(Source data)
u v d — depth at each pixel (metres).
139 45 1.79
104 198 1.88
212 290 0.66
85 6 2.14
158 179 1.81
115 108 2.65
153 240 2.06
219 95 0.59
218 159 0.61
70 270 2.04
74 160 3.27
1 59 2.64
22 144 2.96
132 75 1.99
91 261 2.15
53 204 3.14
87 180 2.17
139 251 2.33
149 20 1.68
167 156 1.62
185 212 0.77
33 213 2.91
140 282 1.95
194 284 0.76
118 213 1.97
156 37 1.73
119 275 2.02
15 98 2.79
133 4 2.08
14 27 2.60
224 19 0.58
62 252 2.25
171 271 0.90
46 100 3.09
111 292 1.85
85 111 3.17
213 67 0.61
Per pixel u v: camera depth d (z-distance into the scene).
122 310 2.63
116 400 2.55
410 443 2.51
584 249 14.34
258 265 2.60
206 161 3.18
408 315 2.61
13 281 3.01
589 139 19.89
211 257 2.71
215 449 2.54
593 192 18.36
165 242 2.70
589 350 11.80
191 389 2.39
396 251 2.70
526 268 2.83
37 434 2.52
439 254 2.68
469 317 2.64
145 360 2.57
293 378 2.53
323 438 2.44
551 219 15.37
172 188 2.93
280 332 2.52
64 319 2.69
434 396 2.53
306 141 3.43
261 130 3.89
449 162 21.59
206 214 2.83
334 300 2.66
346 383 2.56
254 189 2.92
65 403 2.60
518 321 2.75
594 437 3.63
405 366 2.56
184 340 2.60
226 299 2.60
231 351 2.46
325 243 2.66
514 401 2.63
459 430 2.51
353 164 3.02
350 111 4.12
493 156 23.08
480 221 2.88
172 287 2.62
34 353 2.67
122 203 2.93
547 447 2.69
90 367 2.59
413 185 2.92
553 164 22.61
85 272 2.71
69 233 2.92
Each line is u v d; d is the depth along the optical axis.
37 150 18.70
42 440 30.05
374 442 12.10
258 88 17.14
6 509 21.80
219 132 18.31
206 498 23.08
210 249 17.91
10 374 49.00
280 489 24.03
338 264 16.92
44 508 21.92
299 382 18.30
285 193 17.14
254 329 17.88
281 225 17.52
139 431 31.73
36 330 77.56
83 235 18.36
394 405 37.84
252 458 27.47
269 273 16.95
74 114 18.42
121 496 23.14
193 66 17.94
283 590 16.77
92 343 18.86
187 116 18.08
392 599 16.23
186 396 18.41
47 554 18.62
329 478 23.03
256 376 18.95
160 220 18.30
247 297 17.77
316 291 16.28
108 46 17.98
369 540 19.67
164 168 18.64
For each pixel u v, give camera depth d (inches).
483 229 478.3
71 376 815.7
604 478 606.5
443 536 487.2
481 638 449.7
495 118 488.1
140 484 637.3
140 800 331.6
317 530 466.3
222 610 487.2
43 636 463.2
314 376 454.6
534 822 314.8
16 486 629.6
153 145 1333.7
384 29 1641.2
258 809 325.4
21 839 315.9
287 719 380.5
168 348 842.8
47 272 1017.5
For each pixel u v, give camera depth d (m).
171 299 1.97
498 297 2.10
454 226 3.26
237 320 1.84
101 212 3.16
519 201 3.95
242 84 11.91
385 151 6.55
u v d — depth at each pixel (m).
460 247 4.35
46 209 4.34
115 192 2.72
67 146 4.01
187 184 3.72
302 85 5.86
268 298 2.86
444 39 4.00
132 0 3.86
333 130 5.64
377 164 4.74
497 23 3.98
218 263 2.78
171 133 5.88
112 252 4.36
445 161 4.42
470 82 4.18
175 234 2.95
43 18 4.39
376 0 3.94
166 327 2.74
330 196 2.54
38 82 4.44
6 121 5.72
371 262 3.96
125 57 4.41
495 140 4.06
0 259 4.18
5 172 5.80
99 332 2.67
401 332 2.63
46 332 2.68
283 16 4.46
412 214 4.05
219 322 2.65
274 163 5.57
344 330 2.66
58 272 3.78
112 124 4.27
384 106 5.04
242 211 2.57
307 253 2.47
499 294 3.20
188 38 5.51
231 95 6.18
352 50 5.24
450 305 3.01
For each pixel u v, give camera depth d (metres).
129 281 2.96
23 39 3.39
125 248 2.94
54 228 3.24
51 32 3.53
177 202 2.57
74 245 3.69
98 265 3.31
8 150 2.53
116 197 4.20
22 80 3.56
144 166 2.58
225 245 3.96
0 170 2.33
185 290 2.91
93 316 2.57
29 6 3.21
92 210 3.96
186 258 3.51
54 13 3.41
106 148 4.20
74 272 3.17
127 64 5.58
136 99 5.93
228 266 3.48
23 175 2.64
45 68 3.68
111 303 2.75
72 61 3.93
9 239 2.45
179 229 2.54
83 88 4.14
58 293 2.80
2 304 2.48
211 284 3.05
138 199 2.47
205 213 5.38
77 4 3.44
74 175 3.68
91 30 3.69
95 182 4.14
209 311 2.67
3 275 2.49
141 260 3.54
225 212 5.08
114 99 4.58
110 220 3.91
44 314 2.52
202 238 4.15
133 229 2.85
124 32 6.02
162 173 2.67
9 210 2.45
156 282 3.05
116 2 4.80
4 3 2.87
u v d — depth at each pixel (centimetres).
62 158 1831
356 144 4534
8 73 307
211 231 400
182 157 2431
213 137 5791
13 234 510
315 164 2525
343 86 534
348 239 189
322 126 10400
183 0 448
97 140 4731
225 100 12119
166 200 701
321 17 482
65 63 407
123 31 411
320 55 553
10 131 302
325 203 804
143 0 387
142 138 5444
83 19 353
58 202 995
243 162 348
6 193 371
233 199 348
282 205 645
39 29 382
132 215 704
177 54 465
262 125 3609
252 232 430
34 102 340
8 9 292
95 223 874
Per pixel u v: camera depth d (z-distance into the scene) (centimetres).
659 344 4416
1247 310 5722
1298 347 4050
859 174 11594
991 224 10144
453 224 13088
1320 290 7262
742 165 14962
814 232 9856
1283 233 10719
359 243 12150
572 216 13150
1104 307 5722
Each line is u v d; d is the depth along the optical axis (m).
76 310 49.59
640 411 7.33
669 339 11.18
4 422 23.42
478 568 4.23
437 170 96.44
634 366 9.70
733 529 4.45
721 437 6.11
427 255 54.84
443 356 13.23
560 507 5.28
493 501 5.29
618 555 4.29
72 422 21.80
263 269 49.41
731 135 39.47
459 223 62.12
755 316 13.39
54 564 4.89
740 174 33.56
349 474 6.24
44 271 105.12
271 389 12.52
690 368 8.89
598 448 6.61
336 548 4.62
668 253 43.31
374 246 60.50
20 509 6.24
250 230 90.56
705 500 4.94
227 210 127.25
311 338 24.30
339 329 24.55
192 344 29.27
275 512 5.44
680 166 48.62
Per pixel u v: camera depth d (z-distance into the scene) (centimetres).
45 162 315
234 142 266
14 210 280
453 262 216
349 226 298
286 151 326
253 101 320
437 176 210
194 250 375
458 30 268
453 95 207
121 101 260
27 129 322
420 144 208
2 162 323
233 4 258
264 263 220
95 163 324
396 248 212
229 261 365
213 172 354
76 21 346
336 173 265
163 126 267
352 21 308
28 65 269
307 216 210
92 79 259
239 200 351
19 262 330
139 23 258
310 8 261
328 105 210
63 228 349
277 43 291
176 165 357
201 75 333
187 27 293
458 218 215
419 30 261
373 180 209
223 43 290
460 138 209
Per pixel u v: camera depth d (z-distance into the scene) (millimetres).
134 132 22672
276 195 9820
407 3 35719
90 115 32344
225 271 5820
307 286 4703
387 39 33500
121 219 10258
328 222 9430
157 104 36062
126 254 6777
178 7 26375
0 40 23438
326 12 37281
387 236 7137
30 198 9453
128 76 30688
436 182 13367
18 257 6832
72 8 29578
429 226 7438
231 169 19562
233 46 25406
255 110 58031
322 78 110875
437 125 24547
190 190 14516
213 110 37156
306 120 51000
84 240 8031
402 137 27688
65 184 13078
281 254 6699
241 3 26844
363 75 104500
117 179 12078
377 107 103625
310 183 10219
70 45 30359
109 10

> **Task details**: Your task for the entries above: copy exactly the span starting with the line with "731 135 39.47" and going on through the line with "90 115 32344", both lines included, and nothing else.

> **The completed task**:
731 135 39.47
459 223 62.12
755 316 13.39
54 564 4.89
740 174 33.56
349 474 6.24
44 271 105.12
271 389 12.52
690 368 8.89
598 448 6.61
336 548 4.62
668 253 43.31
374 246 60.50
20 509 6.24
250 230 90.56
705 500 4.94
227 210 127.25
311 338 24.30
339 329 24.55
192 344 29.27
275 512 5.44
680 166 48.62
Per pixel u v: camera depth d (z-distance into the scene) (centimetres).
45 162 315
234 142 266
14 210 280
453 262 216
349 226 298
286 151 326
253 101 320
437 176 210
194 250 375
458 30 268
453 95 207
121 101 260
27 129 322
420 144 208
2 162 323
233 4 258
264 263 220
95 163 324
396 248 212
229 261 365
213 172 354
76 21 346
336 173 265
163 126 267
352 21 308
28 65 269
307 216 210
92 79 259
239 200 351
19 262 330
139 23 258
310 8 261
328 105 210
63 228 349
277 43 291
176 165 357
201 75 333
187 27 293
458 218 215
419 30 261
373 180 209
223 43 290
460 138 209
Per pixel u v: camera depth d (z-distance into the scene) (millimetres).
134 132 22672
276 195 9820
407 3 35719
90 115 32344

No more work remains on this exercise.